Eugene Schwartz, in his book Breakthrough Advertising, mentions this ad as an example of association. Here, your prospect isn’t completely aware of all your product does, or isn’t convinced of how well it does it, or hasn’t yet been told how much better it does it now.
So the task of the copywriter is to reinforce your prospect’s desire for your product. The approach is. You
display the name of the product in the headline, and use the remainder of the headline to point out its superiority. It works like this:
Steinway – The Instrument of the Immortals
Steinway & Sons began its The Instrument of the Immortals advertisement campaign in 1919 more than half a century after its emergence on the musical scene. The company built a strong reputation that it is the ultimate in sound, touch, durability and beauty by creating superior quality pianos and pricing them extravagantly. A critic once observed that there seems to be only one thing that Steinway cannot do…they can’t build an inexpensive piano.
Celebrated composers and pianists such as Franz Liszt and Richard Wagner used Steinway pianos in their concerts as they were pleased with its sound and elegance. Within nine years of manufacturing its first piano, Steinway won the first prize medal in a London exhibition. In 1867, the company won the grand gold medal at the Paris World’s Fair for its Piano.
Early Steinway advertisements focused on these commendations, accentuating their worldwide reputation and association with superior musicianship. They did not have a formal advertising plan initially. Early advertisements, mostly written by the company executives were singing praises given to their products. They had restricted their market by targeting mainly to professional musicians and music lovers than ordinary consumers.

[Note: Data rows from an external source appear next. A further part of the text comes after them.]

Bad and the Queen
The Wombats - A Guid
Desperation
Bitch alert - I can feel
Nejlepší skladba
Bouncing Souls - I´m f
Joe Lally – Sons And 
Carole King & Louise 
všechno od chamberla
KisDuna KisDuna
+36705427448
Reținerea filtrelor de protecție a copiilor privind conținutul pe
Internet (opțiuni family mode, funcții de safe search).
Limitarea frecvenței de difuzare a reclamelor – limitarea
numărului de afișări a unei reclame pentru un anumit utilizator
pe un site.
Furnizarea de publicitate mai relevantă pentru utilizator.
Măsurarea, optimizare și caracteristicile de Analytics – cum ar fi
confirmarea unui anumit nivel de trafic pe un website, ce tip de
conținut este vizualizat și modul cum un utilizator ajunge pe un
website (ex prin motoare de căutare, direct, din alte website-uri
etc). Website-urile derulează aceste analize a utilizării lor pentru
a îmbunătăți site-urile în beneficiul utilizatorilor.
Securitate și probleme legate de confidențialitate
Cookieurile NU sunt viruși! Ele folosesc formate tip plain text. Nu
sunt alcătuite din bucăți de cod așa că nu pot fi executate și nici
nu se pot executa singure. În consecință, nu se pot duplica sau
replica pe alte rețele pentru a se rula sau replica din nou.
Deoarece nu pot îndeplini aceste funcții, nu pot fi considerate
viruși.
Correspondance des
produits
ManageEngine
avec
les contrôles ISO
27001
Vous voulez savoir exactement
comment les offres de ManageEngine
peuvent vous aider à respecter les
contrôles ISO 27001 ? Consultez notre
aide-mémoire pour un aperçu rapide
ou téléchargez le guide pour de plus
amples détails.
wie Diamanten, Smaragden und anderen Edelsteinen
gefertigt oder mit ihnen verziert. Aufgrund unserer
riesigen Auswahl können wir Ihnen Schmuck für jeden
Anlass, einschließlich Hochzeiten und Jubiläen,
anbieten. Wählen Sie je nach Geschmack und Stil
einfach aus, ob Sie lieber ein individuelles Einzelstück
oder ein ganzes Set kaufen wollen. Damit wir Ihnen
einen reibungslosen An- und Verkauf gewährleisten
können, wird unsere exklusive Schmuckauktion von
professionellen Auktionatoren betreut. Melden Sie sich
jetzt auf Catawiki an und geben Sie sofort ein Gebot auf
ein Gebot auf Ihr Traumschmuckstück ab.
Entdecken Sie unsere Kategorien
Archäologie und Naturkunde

It was in 1900 that the famous advertising company, N. W. Ayer & Son convinced the top management at Steinway that they need an advertising strategy to direct the Steinway appeal to ordinary consumers. A 1961 advertisement of the Steinway pianos titled ‘The Highest Choice’ attempted to remove the perceived price sensitivities. It said: Do not let it be merely a question of initial cost when you make your choice of pianos. The Matchless music of the Steinway had lifted it above the ‘price’ atmosphere for all time.
In 1919, N. W. Ayer assigned Raymond Rubicam, a young, established copywriter to the Steinway account. While researching for the copy that best represented the client, Rubicam came across a proof book of Old Steinway advertisements and the idea came to him as a flash. Here’s how it happened in his own words: I learned that the Steinway had been used by practically all the greatest pianists and almost all the great composers since Wagner. But when I found the advertisements in the proof book I discovered that they consisted of lovely ladies sitting at pianos in lovely drawing rooms and that the text told little of the great Steinway. Without effort, the phrase formed in my mind, ‘The Instrument of the Immortals.’
The rest became history catapulting the Steinway advertising campaign into one of the most famous advertising campaigns in American History. The campaign features in the top 100 advertising campaigns in advertising history.
What made The Instrument of the Immortals a great ad? Raymond Rubicam was for the first time making an unambiguous association between Steinway pianos and the immortals who used them. A customer could now be linked to a master musician simply by owning a Steinway. What makes this ad highly effective is its psychology of association.
Although Steinway had a book called the Steinway Collection containing the paintings of the great masters and musicians who played their pianos, the company did not allow the agency to use the paintings in advertisements. Copies of the book were being given to purchasers of their pianos. This reluctance of not using these paintings in their ads stemmed from a fear that excessive advertising would put Steinway pianos on par with patent medicines, which were notorious for their obnoxious hard-sell techniques as the historian Richard K. Lieberman observed. It was an honest concern.
For the first time in 20 years of advertising, Steinway had actually received a considerable number of voluntary and wholly favorable comments on the ad. The success of The Instrument of Immortals, however, persuaded the top management to give consent to use the paintings of great masters and musicians who had played their pianos in their ads.
The Agency took two more important steps to supplement their advertising that resulted making the campaign a huge success. The sales of Steinway pianos grew steadily ever since. The two vital steps were:
- Introduction of an installment plan for the purchase of Steinway pianos. It was amazing to discover how many people had been whshing for a Steinway, but assumed that Steinway’s were not sold on easy payment terms.
- Persuaded Steinway to reopen the famous old concert hall connected with their offices in lower New York and to invite their prospective customers to hear without charge, some of the good concert pianists in recital on a Steinway.